Dhoni deadbats suggestions of tense reception for India in SA
MS Dhoni and his team arrived in Johannesburg this morning to cloudy skies and cold shoulders. But they don't know too much about the latter. At least, not yet.
Matters seemed routine when Dhoni and his delegation got into the team bus, drove to the hotel in Sandton where they will spend most of their time on this tour, given that Durban is the only other city they will see, and the captain readied himself for his first media engagement. The number of South African reporters outnumbered their Indian counterparts and they had more than just the cricket on their minds.
The second question - the first was an almost mandatory one about how the Indian squad is coping with the absence of Sachin Tendulkar - was whether Dhoni was aware of the anger surrounding the tour. Dhoni smiled his signature smile. If people were upset with him, he seemed to be saying, he would meet that with pleasantries.
"We can arrange a match for the administrators and let them go at it," he suggested. There was laughter all around. "The relationship between the Indian and South African teams has been good. Though we've seen a bit of chirping going around, it makes cricket interesting. The guys have not become too personal, which means we will have a good series."
Although the Sreesanth-Graeme Smith incident from three years ago goes against the good-natured sportsmanship Dhoni made reference to, no-one was talking about that. Members of the teams have friendships which stretch back to their time playing together in competitions like the IPL, but that's not what will be in the spotlight.
Instead, the public's response to this whistle-stop tour that was supposed to headline the South African summer will be the backdrop against which this series will be played. From a bumper schedule of two T20s, seven ODIs and three Tests, the biggest series South Africa was due to host this year has been shortened to a piddly three ODIs and two Tests. For that, people are angry.
Worse for Dhoni and Co, those people have no-one to whom they can direct their anger except the Indian team. Administrators will not make appearances mere metres away from where a fan's voice can carry. Already social media platforms have been buzzing with a few harsh words, and words are not the only thing some journalists think will be hurled at the Indian team. One asked Dhoni what he would do an object was flung at his team. "We'll pick it up and give it back," he said. "That's all we can do."
Then again, he may not have to think about any of that because there has also been suggestion that supporters would consider not going to matches at all, in a vote with your feet demonstration of their displeasure. Dhoni hopes that will not be the case either. "Whenever we have come here, we've got fantastic reception," he said. "I don't think that will really change."
Luckily for Dhoni, his team won't be going to Cape Town where the irritation is at its highest, so he may not see the worst of it. The New Year's Test was cancelled because of the curtailed tour and people in the Mother City have to make do with a festival of 20-overs cricket instead. Only Johannesburg and Durban will host Test cricket for the remainder of this year, a disappointment for those in the rest of the country who long to watch their No. 1 team in action.
While Graeme Smith has made public comments calling for an end to two-Test series and asking for South Africa to play more in the longest format, Dhoni would not be drawn into doing the same. "I don't pay that much attention to how many games we are playing," he said. "We have a busy schedule and it's a schedule we need to respect.

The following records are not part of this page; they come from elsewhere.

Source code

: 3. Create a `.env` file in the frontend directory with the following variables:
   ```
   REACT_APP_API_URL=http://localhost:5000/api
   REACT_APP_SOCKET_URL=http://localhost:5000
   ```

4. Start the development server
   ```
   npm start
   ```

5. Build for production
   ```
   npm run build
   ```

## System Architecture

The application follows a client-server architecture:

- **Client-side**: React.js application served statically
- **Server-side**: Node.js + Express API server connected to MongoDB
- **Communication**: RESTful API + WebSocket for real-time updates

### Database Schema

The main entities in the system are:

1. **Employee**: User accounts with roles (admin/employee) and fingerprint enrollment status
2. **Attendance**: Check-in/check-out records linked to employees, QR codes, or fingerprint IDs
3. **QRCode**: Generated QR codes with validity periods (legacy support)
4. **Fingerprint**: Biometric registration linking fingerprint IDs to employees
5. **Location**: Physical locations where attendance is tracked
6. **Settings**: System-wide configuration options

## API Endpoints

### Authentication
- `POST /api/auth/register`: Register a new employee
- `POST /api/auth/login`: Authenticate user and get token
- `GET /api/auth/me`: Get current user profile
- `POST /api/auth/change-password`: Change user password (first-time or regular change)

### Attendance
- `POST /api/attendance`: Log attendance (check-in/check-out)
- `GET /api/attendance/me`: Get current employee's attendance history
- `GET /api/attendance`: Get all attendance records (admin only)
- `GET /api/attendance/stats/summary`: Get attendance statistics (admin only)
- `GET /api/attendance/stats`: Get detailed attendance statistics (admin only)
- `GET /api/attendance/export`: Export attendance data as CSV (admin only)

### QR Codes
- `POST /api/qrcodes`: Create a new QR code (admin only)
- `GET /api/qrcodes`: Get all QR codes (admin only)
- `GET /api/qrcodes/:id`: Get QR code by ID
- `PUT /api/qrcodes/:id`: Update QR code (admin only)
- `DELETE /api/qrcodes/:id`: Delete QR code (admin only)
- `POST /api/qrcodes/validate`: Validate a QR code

What is in our hands is three ODIs and two Tests, so we will look to make the most of it and move on to the next series."
If pure cricket is all that concerns Dhoni then he will be relishing the prospect of playing a South African ODI team that is still grappling to get its batting combinations right. India have been a force in the 50-overs version, led by explosive hitting, and Dhoni expects more of the same starting on Thursday. "If you love the ball coming on to the bat, that's what you will see," he said.
He admitted to not having watched much of the recently-concluded series between Pakistan and South Africa but said he would not judge it on the scorelines alone. He expects heated competition and a stern test of India's skills, which Duncan Fletcher believes are ready for the challenge of South African surfaces.
"The way the guys have played recently, they've got a lot of confidence," Fletcher said. "We were facing Australia the other day and Mitchell Johnson was getting up to 151kmph. Our top four was handling it quite well. Our batting seems technically equipped. The only thing is the experience. But this lot is confident, they've got no baggage and they really believe in themselves."
Although India are touring with one of their least experienced squads, Fletcher also think they have prepared sufficiently. Six members of the current ODI squad toured South Africa in August to play first-class and List A matches. Memorably, Shikhar Dhawan scored 248 in one of the limited-overs matches. The surfaces were flat, winter pitches, though, and will likely not resemble anything India will play on in this series but Fletcher thinks the trip still had value for the players.
"To come out here and play in South Africa against this opposition, the players get a feel for the way they play cricket here," he said. "Psychologically it's quite an advantage." Given that mind games are going to play a significant role in the series - be it against South African team or their public - mental strength is one thing India will need on this tour.